Academic Labor is a Class Issue: Professional Organizations Confront the Exploitation of Contingent Faculty

Raymond A. Mazurek

DOI: 10.2190/WR.16.3-4.f


College teaching in the United States is rapidly becoming deprofessionalized. Only about 25% of college teachers in the United States are in tenured or tenure-track positions, while the other 75% of college faculty work in contingent jobs without hope of the job security traditionally associated with the academic profession. As the academic workforce has become dominated by a white-collar working class of skilled labor, professional organizations such as the Modern Language Association (MLA) and the Conference on College Composition and Communication (CCCC) have had a very mixed record in advocating for contingent faculty. For the most part, such organizations have done little beyond adopting statements about faculty workload.
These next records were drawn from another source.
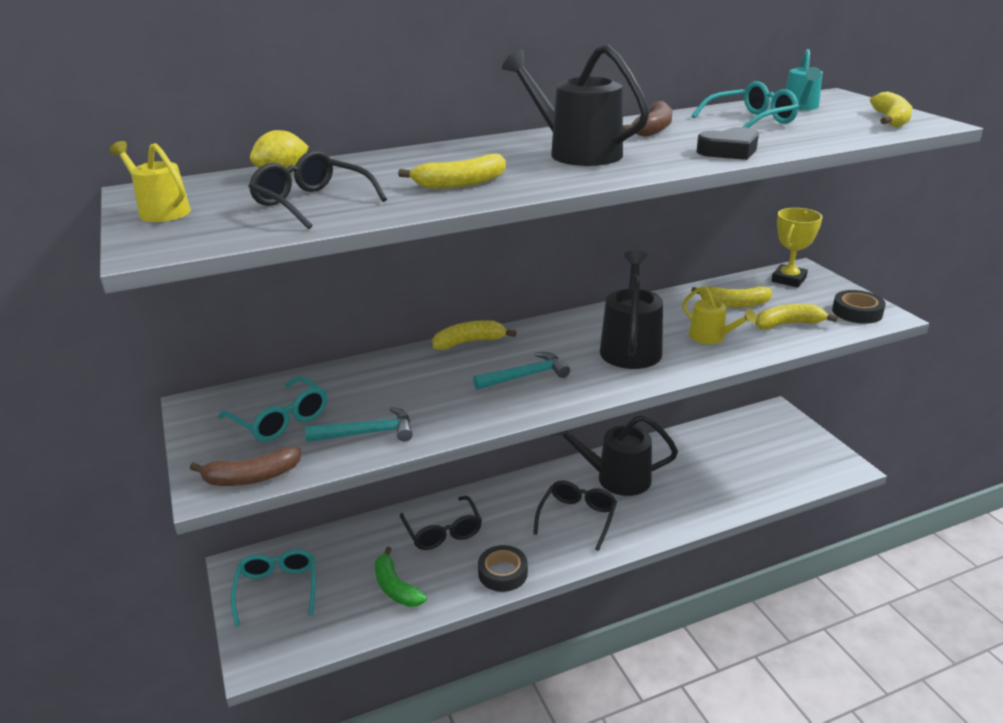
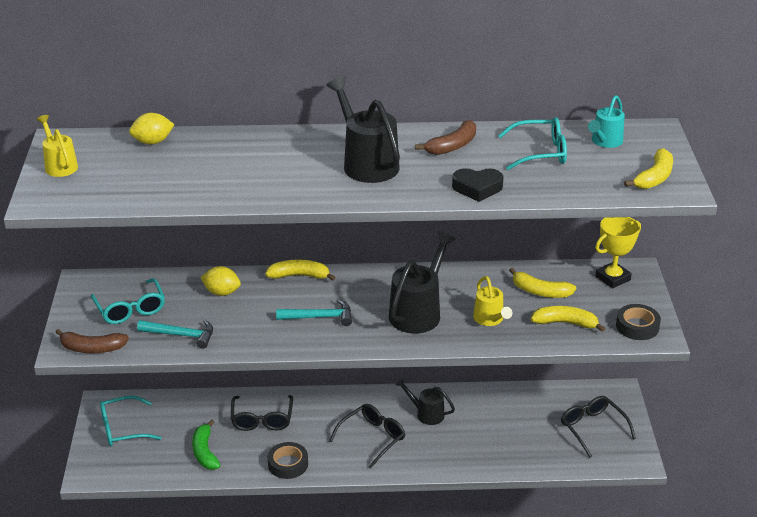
camera: 20 degrees right, 5 degrees up
turquoise glasses [231,549,316,626] -> turquoise glasses turned 120 degrees counterclockwise [100,395,161,446]
black glasses [248,150,387,229] -> black glasses moved to [561,396,636,458]
yellow banana [398,154,506,189] -> none
black watering can [551,415,678,496] -> black watering can [395,378,455,425], size x0.58
none -> yellow lemon [201,266,241,296]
When insurgent movements within the CCCC—the national organization for writing teachers, among the most exploited faculty members in the United States—have called for more dramatic action, such as censuring institutions that exploit faculty or holding conferences that would promote organizing, the response of the CCCC has been to coopt these insurgencies and protect the interests of tenure-track faculty. In a deprofessionalized academic workforce, labor unions or other activist organizations are needed. Professional organizations are increasingly irrelevant—unless, like the American Association of University Professors (AAUP), they focus on workforce issues rather than on issues of relevance only to specialists.